Por Carlos Castilho / Observatório da Imprensa
A infiltração de interesses políticos e econômicos disfarçados de informação no noticiário jornalístico deixou de ser uma exceção para transformar-se numa regra que já preocupa até os grandes jornais e revistas como o The New York Times e The Economist.
A preocupação resulta do fato de que é cada vez mais difícil distinguir dados de interesse público de fatos, números e interpretações de interesse privado, o que compromete a credibilidade do noticiário e consequentemente o faturamento das empresas jornalísticas de todos os tipos e tamanhos.
Os mais novos protagonistas no esforço para moldar a opinião pública por meio de notícias apresentadas como jornalísticas são os chamados think tanks, expressão inglesa que poderia ser traduzida como grupos de estudo e pesquisa. Eles passaram a ocupar o lugar dos lobistas e dos chamados spin doctors, outra expressão inglesa muito usada no submundo da distorção informativa. Os spin doctors são especialistas em interpretar um dado de acordo com as conveniências de quem o contratou.
Os think tanks já existem há muito tempo e muitos deles surgiram associados a instituições acadêmicas, que lhes conferiram credibilidade e respeitabilidade. Mas com a intensificação da guerra pelo controle do noticiário, os grupos de pesquisa passaram a ser usados pelos lobistas para produzir estudos financiados por empresas e governos. Em alguns casos, os think tanks chegam até a contratar jornalistas para produzir reportagens e informes, também financiados por alguém, como é o caso de algumas organizações não governamentais como Save the Children e Oxfam.
O sistema funciona da seguinte maneira: a instituição recebe um financiamento para produzir um estudo analítico ou uma pesquisa sobre um tema de interesse do financiador; as conclusões do trabalho são levadas aos jornais, revistas e telejornais como material inédito e relacionado a algum tema de atualidade. A partir da publicação, as conclusões passam a ser citadas por políticos, empresários e governantes para justificar ou refutar alguma questão em debate no Parlamento.
Esta prática tornou-se tão comum que os próprios jornais começaram a tentar encontrar maneiras de reduzir o mercado de notícias sob encomenda. Há casos claros em que a empresa participa como cúmplice dessa estratégia de vender gato por lebre, mas aumentou enormemente o número de casos em que jornais e revistas são manipulados sem saber. Algumas publicações passaram a exigir que os autores de artigos de opinião declarem empregos e posições ocupadas anteriormente. Quando se trata de relatórios ou informes, discute-se a exigência de identificação de financiadores.

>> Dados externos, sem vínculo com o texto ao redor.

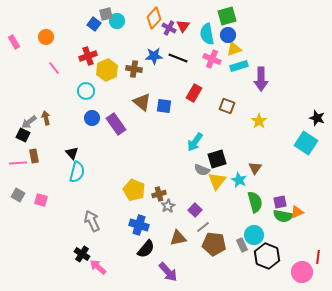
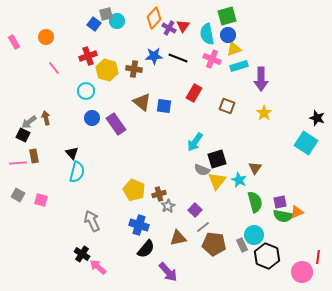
yellow hexagon at (107, 70): rotated 20 degrees counterclockwise
yellow star at (259, 121): moved 5 px right, 8 px up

Só que isso é restrito a algumas poucas organizações jornalísticas, nos Estados Unidos e Europa. Aqui no Brasil o tema ainda é tabu na grande imprensa, embora algumas tímidas iniciativas de buscar mais transparência sobre a autoria tenham sido feitas pela Folha de S.Paulo. O grande obstáculo é a complexidade da questão porque a ocultação de interesses pode obrigar jornais, revistas e telejornais a publicarem extensas explicações bem como investigações trabalhosas sobre o que está embutido numa reportagem ou notícia. Os executivos da imprensa reclamam muito do alto custo e do escasso beneficio imediato desta busca pela credibilidade por meio da transparência da autoria.
Agora o pobre do leitor passa a ter que avaliar não apenas o conteúdo da informação, mas também o seu autor, o que complica ainda mais a já difícil tarefa de separar o joio do trigo no dia a dia do noticiário. Isto reforça a necessidade de o público desenvolver o hábito da leitura crítica, algo que o Observatório da Imprensa vem promovendo há 18 anos. Como o tempo disponível pela maioria das pessoas é limitado, não há outro jeito senão apelar para o compartilhamento de leituras críticas, por meio de redes sociais, o que pode gerar a formação de comunidades de informação.
Alguns jornais começam também a avaliar a possibilidade de incluir informações de leitores na composição da ficha sobre autorias, interessados e financiadores de estudos e pesquisas, mas segundo o editor chefe do britânico The Guardian isso só poderá ser feito em casos específicos porque é inviável para todas as notícias e reportagens publicadas pelo jornal. Outra possibilidade é a colaboração entre órgãos da imprensa para reduzir a distorção e o viés nas notícias, dados e estudos. Mas isso esbarra na tradicional autossuficiência de empresas.
O resultado é que entramos decididamente na era da complexidade noticiosa, onde o hábito de ler jornais, ouvir noticiários radiofônicos ou assistir a telejornais deixa de ser algo simples e prazeroso para ser uma tarefa árdua e muitas vezes frustrante. Basta ver o que acontece hoje com o noticiário sobre a campanha eleitoral brasileira.